[[ Records to use open ]]

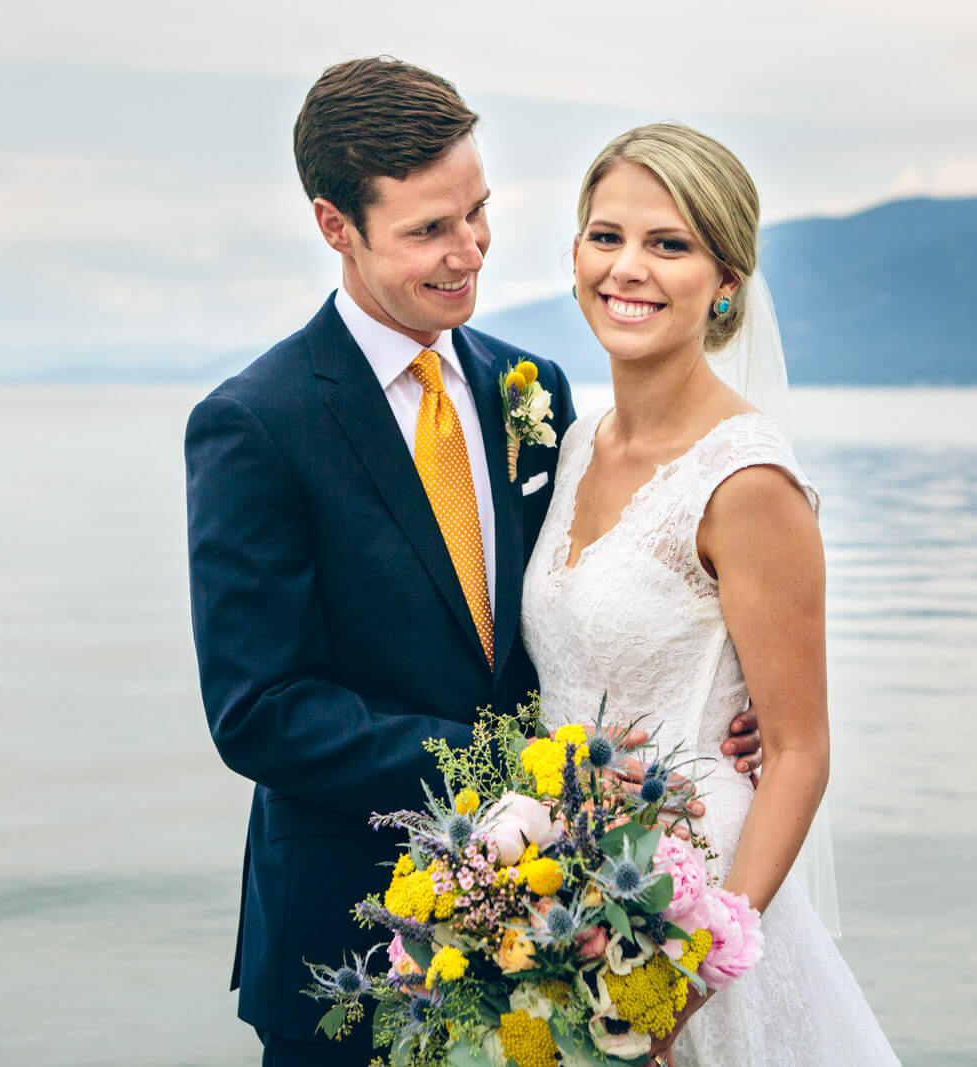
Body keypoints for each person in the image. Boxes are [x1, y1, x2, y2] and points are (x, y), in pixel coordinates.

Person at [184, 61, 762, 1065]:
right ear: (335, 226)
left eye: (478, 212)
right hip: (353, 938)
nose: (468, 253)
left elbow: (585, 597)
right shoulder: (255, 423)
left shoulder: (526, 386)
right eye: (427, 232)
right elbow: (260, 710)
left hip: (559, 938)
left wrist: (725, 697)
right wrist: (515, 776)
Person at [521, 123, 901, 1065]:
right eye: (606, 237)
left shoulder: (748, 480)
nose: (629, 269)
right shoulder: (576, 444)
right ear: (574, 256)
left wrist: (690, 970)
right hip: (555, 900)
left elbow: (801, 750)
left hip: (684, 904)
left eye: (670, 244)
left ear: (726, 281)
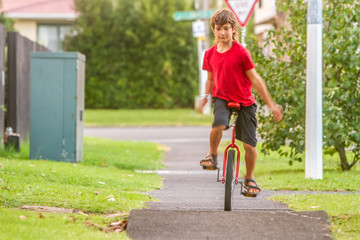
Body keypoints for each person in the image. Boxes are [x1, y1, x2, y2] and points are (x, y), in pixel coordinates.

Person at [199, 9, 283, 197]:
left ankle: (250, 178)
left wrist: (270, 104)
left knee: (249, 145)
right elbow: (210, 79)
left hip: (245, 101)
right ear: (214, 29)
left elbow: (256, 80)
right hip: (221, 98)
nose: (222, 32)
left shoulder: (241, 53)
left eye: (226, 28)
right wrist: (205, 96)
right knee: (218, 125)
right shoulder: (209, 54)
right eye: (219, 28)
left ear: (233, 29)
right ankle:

[[ Records to use closed ]]

**What to work on**.
With the pictures left out, copy exactly the lines from the line holding "left ear: (726, 281)" through the final line of the records, including both.

**Exercise solution**.
left ear: (726, 281)
Body keypoints for each person in the image. Boxes are [x1, y1, x2, y2] and points are (x, y), in pixel coordinates.

Person at [199, 9, 283, 197]:
left ankle: (250, 178)
left wrist: (270, 104)
left knee: (249, 145)
right elbow: (210, 79)
left hip: (245, 101)
right ear: (214, 29)
left elbow: (256, 80)
right hip: (221, 98)
nose: (222, 32)
left shoulder: (241, 53)
left eye: (226, 28)
right wrist: (205, 96)
right knee: (218, 125)
right shoulder: (209, 54)
right eye: (219, 28)
left ear: (233, 29)
right ankle:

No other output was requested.